*DATA LISTING*:
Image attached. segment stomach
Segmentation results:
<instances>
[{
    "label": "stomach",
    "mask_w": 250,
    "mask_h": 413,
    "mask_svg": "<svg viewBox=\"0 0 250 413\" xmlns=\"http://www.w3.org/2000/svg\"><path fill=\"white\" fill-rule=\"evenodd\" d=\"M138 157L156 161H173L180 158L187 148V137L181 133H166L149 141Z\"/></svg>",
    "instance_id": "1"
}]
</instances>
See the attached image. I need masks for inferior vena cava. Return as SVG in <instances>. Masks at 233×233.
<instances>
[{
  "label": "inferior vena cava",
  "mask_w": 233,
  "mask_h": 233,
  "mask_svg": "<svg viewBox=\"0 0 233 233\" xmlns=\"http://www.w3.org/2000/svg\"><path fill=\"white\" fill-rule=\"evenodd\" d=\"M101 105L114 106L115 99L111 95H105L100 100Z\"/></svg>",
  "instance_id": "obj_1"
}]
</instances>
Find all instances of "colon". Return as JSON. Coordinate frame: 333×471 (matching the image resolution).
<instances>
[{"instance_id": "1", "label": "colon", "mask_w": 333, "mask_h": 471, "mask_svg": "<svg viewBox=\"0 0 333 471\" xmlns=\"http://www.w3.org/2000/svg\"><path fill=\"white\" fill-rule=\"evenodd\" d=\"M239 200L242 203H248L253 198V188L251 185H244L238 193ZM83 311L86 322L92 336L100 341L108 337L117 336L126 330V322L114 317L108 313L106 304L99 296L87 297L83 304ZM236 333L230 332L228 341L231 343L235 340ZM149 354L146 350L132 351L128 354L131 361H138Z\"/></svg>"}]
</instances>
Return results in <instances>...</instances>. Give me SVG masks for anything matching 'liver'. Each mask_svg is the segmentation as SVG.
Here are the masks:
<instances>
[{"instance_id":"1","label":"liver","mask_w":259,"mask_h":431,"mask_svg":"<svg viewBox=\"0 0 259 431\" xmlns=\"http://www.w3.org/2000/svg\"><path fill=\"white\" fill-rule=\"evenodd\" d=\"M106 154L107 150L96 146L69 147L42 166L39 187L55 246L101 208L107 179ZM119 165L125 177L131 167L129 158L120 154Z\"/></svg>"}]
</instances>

*WHAT IS ASKED*:
How many lines in the items above contain the string "Return", matching case exactly? Reply with the number alone.

*SOLUTION TO THE PROBLEM*:
3